Selected passage:

▼▼▼

Tuesday, January 30, 2007

Clutter! What clutter?

In Favor of Mess (Talk of the Nation: 12/28/06 - 30:19). "Dave Freedman, co-author of A Perfect Mess: The Hidden Benefits of Disorder, and Kathy Waddill, an author and professional organizer, discuss whether the moderately messy are more efficient, more resilient and more creative."

Cleaning House, and Cherishing Memories (All Things Considered: 6/14/06 - 3:31). "Housecleaning is a necessary evil. But at what point do mementoes become clutter -- and when should the memories of a home be taken out to the curb? Commentator Marion Winik pondered those questions recently when she helped her mother clean out her house. It made her realize that some people are "things" people -- they define home as the place where their things are. But others are "places" people -- home is a specific familiar location. Marion Winik is the author of Above Us Only Sky. "

Resolving to Clean House (News & Notes: 1/11/06 - 3:55). "Commentator Joseph C. Phillips is cleaning up the clutter in his house as his new years resolution. He has good reason to consider his excess more of a blessing than a curse."

Musings
  • Clutter is a universal phenomenon. Use one of these 3 pieces to introduce an account of your own experience with too much stuff; or, vice versa, introduce a comparison of the opinions presented in these pieces, with a brief account of mess in your life.

▲▲▲

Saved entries

▼▼▼

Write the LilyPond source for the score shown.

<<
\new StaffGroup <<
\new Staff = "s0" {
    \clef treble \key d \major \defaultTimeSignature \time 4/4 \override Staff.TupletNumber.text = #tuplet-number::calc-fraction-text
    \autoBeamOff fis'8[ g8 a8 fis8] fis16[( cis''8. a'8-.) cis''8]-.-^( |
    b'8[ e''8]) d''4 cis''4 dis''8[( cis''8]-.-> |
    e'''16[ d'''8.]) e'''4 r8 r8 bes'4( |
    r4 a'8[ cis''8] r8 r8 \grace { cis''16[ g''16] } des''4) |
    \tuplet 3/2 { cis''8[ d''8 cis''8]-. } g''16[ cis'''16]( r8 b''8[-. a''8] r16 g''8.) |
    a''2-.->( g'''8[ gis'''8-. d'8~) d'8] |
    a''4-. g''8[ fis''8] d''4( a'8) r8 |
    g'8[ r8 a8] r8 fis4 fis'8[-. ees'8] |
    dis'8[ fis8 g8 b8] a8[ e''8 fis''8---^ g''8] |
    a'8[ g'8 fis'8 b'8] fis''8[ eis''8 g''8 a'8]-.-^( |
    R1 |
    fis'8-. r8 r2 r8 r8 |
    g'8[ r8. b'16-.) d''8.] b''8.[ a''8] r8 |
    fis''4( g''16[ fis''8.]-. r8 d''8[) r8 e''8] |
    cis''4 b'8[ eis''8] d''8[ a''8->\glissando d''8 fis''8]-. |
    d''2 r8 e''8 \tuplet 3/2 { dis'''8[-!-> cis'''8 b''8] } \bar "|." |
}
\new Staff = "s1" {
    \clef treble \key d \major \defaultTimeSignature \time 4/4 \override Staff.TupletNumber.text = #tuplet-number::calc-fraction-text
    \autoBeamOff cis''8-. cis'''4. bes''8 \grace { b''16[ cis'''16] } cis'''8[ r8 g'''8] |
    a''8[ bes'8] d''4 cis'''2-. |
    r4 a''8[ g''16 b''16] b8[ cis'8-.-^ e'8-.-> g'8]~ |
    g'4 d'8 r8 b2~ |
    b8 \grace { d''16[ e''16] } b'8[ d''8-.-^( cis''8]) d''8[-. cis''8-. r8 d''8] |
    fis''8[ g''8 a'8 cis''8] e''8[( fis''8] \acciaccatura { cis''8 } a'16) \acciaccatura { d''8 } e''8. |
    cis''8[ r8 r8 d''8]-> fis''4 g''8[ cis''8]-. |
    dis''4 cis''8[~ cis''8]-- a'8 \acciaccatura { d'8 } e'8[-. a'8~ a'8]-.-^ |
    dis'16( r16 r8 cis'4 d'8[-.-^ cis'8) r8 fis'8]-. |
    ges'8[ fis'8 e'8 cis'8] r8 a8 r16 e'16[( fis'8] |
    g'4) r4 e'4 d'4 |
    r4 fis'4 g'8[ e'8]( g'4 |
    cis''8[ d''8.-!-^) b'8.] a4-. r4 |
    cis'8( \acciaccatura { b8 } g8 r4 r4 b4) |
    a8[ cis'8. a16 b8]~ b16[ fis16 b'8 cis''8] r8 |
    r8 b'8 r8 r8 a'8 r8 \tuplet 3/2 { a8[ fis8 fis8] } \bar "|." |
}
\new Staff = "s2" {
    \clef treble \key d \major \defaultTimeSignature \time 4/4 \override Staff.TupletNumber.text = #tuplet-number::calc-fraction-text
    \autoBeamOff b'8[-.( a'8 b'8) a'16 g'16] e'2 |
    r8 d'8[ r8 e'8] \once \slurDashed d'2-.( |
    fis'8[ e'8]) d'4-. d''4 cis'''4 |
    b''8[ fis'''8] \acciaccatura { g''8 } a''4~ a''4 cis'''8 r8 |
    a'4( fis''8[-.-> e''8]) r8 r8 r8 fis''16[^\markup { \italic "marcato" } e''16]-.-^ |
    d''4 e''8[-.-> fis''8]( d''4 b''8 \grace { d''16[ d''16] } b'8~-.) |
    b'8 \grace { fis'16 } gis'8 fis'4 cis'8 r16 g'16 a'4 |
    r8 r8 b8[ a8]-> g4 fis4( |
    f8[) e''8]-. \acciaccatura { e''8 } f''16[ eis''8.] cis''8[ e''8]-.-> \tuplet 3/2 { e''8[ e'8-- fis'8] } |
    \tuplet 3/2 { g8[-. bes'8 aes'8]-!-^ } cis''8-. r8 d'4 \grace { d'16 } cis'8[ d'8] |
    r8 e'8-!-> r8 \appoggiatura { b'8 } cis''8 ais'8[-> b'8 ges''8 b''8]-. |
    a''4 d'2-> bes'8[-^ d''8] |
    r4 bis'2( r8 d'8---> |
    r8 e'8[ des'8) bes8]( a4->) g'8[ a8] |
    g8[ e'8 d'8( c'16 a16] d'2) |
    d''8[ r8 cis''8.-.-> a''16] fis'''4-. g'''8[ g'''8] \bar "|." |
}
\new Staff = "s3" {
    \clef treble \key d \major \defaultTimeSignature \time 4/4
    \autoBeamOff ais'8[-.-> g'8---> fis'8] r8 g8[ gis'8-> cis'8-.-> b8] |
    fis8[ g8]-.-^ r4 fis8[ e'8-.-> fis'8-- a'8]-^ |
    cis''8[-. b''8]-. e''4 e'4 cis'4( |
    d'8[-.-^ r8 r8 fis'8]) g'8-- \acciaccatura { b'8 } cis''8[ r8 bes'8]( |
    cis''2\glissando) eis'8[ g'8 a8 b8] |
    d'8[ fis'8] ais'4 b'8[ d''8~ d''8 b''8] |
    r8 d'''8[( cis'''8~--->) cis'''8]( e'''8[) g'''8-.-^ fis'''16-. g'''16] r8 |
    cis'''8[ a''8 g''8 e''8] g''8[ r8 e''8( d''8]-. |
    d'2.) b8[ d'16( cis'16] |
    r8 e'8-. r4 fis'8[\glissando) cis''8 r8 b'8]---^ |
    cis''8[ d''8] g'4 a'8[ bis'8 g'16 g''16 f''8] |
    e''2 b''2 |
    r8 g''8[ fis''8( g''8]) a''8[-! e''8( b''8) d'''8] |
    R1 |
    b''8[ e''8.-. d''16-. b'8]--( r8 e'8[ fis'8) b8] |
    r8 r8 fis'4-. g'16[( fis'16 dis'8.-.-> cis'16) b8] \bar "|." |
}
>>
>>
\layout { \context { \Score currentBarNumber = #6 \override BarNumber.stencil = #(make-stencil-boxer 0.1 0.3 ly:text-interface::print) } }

▲▲▲

Directions:
1. Rewrite the paragraph of the clutter post that begins "Cleaning House, and Cherishing Memories" as a short bulleted list, keeping its main facts.
2. Pick up the clutter post after its last sentence and continue it.

Exercise results:
1.
- Segment: Cleaning House, and Cherishing Memories (All Things Considered, 6/14/06, 3:31)
- Premise: housecleaning is a necessary evil, which raises the question of when mementoes become clutter and when a home's memories should go out to the curb.
- Commentator Marion Winik considered these questions while helping her mother clean out her house.
- Her realization: "things" people define home as the place where their things are, while "places" people see home as a specific familiar location.
- Marion Winik is the author of Above Us Only Sky.

2.
  • One of the most beloved comedy skits is George Carlin's A Place for My Stuff. Compare Carlin's take on our stuff with the somewhat more serious take by 19th-century essayist, Henry David Thoreau (in an excerpt from Walden):

    Furniture! Thank God, I can sit and I can stand without the aid of a furniture warehouse. What man but a philosopher would not be ashamed to see his furniture packed in a cart and going up country exposed to the light of heaven and the eyes of men, a beggarly account of empty boxes? . . . I could never tell from inspecting such a load whether it belonged to a so-called rich man or a poor one; the owner always seemed poverty-stricken. Indeed, the more you have of such things the poorer you are. Each load looks as if it contained the contents of a dozen shanties; and if one shanty is poor, this is a dozen times as poor. Pray, for what do we move ever but to get rid of our furniture, our exuviae; at last to go from this world to another newly furnished, and leave this to be burned? It is the same as if all these traps were buckled to a man's belt, and he could not move over the rough country where our lines are cast without dragging them, -- dragging his trap. . . . I cannot but feel compassion when I hear some trig, compact-looking man, seemingly free, all girded and ready, speak of his "furniture," as whether it is insured or not. "But what shall I do with my furniture?" -- My gay butterfly is entangled in a spider's web then. Even those who seem for a long while not to have any, if you inquire more narrowly you will find have some stored in somebody's barn.

  • NPR commentator Daniel Schorr offers this short commentary (2:05) on Princess Diana and Mother Teresa ("Saint of the Gutter, Saint of the Media"). What do you see as the connection between this commentary and the points made by Carlin and Thoreau?